Tax Resistance in Women’s Freedom League Newspaper

The Vote

I recently discovered on Google News Archives a treasure trove of information about tax resistance in the British women’s suffrage movement, in the form of what looks like the complete run of The Vote, the newspaper of the Women’s Freedom League.

I’ve found upwards of 175 different mentions of tax resistance in this archive, and I hope to share them here over the next year, assuming I can keep up the pace. They tell the story of a tax resistance campaign that had many facets, met multiple challenges, used a variety of techniques, and can take at least some of the credit for a successful campaign for women’s suffrage.

Today, a short piece from the edition, marking the death of Florence Gardiner Hamilton that contains this note:

I was not present when she took her stand as a Tax Resister from Chestnut Cottage, Wendover, but was told by a countryman that “if ever there was a rebellion in the quiet village of Bucks it was that day”! How reminiscent of those four women who backed John Hampden and resisted the ship money! Their names were writ in letters of ribboned gold tied upon a wreath and placed by their spiritual descendants (Mrs. Hamilton and others) on the great Hampden’s statue in Aylesbury market-place in our day and generation.

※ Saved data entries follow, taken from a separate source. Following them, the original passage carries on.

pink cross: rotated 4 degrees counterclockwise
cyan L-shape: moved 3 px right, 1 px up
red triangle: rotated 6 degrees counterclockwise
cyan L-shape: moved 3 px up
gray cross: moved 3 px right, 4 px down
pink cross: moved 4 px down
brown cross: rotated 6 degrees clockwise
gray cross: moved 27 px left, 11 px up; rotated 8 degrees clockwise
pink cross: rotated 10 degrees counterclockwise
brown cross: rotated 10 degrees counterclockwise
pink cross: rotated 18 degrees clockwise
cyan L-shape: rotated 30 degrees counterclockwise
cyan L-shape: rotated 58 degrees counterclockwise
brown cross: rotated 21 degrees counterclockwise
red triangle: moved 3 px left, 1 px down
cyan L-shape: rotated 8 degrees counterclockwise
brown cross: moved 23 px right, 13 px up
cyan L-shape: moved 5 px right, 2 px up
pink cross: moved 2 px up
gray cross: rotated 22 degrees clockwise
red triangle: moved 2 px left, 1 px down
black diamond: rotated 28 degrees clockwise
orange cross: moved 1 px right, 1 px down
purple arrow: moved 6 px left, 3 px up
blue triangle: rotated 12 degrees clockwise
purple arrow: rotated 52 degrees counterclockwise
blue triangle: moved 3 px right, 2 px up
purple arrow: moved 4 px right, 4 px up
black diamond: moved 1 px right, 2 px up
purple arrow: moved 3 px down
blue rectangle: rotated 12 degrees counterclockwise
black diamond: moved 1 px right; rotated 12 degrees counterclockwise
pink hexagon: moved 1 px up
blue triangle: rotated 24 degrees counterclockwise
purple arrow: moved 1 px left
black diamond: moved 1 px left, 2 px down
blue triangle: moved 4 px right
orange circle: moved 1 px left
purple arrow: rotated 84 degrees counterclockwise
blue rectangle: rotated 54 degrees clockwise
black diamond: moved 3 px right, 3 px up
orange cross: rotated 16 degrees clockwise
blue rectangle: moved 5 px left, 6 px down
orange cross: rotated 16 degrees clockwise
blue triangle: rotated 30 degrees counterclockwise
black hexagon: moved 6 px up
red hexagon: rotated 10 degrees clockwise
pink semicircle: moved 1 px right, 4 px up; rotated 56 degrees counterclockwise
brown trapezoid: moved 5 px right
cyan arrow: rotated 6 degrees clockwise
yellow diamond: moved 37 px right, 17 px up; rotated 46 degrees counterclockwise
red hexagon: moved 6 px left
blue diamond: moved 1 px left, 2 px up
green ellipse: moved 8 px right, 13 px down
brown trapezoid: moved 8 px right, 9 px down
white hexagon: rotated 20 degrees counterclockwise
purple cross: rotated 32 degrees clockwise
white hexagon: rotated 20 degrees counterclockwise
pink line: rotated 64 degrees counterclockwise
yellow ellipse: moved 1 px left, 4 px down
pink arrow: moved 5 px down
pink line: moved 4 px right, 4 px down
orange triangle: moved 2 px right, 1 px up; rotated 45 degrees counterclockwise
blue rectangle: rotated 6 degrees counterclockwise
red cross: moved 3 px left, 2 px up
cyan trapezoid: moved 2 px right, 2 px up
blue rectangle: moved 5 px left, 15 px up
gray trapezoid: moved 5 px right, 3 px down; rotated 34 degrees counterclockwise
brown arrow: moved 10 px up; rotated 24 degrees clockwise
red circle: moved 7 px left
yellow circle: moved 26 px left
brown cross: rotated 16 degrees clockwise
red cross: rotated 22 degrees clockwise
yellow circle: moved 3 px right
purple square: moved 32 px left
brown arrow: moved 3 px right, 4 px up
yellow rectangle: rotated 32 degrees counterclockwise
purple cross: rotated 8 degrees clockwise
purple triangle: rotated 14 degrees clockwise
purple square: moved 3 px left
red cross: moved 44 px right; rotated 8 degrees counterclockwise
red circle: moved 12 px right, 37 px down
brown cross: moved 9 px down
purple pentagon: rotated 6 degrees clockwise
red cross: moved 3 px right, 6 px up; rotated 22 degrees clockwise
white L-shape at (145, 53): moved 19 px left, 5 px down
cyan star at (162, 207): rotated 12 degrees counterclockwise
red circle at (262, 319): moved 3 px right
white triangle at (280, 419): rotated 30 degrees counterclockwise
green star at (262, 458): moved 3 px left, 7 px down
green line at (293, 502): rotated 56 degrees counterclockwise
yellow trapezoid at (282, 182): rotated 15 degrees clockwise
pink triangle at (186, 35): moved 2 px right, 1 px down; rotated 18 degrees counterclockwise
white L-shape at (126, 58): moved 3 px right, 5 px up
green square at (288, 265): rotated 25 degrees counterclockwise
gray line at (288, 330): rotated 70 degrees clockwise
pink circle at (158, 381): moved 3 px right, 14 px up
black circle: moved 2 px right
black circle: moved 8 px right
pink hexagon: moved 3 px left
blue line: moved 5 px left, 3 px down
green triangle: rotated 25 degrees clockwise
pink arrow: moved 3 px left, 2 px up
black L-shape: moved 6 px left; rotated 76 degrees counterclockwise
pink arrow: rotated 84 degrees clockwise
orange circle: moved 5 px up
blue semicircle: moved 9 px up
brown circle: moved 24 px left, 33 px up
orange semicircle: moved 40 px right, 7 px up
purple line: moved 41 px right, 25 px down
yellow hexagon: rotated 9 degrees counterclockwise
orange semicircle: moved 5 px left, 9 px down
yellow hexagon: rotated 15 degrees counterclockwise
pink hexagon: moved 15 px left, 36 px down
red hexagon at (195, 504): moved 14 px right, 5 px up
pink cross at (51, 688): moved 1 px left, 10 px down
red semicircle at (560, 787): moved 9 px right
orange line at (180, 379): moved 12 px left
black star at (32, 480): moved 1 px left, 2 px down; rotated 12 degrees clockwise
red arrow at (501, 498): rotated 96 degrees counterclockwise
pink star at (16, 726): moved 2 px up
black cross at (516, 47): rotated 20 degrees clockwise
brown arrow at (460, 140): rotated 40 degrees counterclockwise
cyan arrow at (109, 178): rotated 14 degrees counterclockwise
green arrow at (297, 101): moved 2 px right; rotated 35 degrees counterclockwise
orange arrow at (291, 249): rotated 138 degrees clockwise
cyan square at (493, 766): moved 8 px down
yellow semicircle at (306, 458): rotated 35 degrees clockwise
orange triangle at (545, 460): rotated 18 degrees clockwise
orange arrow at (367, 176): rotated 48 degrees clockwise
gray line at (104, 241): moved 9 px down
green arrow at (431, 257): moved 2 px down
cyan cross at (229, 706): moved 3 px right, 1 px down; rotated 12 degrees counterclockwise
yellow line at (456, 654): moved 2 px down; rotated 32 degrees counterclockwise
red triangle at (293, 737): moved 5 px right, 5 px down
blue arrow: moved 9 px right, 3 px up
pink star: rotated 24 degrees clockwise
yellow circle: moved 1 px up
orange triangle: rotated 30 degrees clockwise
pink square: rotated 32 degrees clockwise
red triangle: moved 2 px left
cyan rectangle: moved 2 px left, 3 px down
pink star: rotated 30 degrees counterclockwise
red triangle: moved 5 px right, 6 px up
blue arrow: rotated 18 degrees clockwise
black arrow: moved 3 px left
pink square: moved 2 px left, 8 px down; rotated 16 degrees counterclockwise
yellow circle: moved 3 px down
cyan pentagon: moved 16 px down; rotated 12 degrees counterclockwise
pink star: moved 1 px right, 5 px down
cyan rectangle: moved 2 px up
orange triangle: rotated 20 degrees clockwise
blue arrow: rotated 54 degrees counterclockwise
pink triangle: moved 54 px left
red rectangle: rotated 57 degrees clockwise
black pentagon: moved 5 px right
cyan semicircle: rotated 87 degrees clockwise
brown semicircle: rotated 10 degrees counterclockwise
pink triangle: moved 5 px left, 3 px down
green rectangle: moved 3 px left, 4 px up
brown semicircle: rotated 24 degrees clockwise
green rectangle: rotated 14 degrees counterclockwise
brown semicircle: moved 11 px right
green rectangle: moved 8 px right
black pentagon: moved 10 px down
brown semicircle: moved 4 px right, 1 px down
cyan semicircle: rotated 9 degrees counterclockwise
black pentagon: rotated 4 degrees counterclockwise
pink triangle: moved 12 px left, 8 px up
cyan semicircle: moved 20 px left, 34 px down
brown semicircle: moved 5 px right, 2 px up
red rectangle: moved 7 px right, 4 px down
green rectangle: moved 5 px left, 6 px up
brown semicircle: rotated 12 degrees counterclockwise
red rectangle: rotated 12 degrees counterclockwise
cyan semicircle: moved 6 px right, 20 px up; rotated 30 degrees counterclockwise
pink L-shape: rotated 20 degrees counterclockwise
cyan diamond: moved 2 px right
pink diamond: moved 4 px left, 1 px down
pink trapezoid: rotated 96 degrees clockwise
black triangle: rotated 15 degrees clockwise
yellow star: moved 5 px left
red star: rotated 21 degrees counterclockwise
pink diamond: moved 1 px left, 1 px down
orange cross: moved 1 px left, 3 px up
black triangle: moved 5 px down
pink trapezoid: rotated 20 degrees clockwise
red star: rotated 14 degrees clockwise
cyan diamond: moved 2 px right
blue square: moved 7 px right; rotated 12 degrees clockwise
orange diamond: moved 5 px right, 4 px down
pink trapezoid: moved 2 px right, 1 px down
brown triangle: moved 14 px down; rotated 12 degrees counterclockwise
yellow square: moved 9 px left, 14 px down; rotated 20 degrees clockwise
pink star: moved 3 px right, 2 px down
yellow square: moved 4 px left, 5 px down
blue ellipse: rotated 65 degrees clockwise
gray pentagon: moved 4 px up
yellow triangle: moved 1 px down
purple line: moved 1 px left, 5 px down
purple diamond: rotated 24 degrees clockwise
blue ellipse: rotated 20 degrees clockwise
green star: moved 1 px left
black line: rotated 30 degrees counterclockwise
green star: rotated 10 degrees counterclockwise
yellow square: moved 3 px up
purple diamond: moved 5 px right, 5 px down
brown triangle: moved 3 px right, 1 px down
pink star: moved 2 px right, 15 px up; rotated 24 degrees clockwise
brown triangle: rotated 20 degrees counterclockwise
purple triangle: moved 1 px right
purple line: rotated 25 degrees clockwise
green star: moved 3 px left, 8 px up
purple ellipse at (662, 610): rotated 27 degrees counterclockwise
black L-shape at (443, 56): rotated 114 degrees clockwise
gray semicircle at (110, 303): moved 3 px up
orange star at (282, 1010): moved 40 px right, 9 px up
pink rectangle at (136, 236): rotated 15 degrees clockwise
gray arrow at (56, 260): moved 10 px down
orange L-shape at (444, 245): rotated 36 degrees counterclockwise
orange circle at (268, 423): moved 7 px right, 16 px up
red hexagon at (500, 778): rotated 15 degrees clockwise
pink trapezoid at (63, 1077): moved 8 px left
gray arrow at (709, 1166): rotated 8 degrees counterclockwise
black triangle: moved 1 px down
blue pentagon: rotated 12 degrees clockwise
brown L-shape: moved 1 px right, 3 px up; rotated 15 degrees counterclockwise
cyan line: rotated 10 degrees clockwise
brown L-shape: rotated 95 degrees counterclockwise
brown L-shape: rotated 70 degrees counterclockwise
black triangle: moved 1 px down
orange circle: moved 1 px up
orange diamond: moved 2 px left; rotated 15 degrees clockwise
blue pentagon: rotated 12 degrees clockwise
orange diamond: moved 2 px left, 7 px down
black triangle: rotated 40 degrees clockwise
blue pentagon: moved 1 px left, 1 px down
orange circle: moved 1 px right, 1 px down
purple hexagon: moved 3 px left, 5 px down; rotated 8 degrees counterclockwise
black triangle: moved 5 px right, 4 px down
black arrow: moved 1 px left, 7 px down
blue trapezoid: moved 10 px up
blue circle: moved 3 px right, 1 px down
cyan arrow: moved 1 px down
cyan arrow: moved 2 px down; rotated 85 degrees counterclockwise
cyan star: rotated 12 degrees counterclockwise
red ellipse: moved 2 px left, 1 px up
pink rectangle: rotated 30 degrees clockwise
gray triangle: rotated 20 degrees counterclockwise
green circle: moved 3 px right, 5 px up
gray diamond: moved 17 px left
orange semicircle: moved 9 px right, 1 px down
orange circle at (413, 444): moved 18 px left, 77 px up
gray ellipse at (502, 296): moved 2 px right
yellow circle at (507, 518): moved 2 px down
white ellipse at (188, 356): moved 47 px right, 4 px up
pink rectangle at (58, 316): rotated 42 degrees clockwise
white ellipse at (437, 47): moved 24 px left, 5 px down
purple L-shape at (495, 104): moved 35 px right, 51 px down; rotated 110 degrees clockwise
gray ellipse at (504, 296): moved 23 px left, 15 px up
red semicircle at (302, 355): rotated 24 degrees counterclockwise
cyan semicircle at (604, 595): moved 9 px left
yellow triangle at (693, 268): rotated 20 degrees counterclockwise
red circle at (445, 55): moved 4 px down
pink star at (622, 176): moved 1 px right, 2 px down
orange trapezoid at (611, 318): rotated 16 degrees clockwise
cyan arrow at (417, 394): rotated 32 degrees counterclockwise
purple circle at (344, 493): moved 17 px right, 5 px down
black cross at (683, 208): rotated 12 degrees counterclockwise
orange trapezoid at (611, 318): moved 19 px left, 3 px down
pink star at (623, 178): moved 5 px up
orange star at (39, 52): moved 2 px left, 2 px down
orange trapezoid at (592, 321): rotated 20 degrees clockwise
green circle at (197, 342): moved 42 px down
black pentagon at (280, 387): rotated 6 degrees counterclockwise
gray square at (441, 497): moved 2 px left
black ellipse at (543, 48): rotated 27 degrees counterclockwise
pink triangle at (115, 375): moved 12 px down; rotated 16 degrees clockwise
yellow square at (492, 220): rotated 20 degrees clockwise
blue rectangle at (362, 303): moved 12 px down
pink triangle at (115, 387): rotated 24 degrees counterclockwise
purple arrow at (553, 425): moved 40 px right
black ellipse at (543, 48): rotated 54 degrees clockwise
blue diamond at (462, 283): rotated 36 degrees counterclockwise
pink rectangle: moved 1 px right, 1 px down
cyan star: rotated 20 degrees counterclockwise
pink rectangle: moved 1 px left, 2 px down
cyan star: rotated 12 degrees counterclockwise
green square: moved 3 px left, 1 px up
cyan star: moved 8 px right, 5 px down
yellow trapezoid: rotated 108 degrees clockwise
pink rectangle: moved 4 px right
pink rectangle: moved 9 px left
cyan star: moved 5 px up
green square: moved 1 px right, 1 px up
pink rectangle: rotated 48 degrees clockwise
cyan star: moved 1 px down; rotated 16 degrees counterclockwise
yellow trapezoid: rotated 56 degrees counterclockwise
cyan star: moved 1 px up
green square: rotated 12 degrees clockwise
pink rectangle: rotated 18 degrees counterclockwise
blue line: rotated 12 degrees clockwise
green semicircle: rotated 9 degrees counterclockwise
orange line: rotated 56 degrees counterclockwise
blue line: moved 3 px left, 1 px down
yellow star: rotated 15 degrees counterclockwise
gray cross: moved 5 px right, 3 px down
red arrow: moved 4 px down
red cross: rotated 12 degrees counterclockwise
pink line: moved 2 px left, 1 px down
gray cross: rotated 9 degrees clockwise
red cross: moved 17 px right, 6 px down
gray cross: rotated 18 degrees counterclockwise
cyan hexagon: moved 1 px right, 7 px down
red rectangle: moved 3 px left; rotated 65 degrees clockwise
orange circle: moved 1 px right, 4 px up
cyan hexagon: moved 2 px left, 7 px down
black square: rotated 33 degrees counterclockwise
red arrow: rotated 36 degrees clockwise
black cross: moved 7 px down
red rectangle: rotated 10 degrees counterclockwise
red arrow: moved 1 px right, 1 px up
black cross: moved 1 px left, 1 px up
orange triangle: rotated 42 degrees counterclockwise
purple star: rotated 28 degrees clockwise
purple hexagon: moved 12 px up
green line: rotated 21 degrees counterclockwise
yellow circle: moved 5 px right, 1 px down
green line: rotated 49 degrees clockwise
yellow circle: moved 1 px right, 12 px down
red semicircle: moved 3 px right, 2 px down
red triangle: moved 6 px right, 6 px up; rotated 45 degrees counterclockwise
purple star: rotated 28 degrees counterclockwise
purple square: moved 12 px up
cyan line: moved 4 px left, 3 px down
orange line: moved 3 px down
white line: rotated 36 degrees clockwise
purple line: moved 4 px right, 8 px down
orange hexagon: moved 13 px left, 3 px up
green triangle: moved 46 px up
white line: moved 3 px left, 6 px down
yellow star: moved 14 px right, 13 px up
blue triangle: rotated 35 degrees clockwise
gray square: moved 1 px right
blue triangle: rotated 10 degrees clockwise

For some reason, Google News Archives lists The Vote mistakenly as “The Globe,” so it can be more difficult to find than it should be.


The more things change, the more they stay the same. It’s time for a new Boston Tea Party, said Huey Long, :

Will Not Pay Federal Tax, Huey Threat

Senator Huey Long, Democrat, Louisiana, in a scorching blast at the New Deal warned today that states would refuse to pay Federal taxes if they are “stripped of their sovereinity [sic]” by stern administration measures of distributing relief and public work funds.

Before galleries, packed with eastern visitors in gay holiday attire, the Louisiana Democrat charged President Roosevelt had set up a “new Boston Tea Party.”

Referring to the recent action of Federal Relief Administrator H.L. Hopkins and Public Works Administrator Harold L. Ickes in refusing to permit Long’s men in Louisiana to handle relief and public work funds the Kingfish said:

“The states must not only be taxed without their consent but the states must allow the money to be spent only by surrendering their sovereign rights.”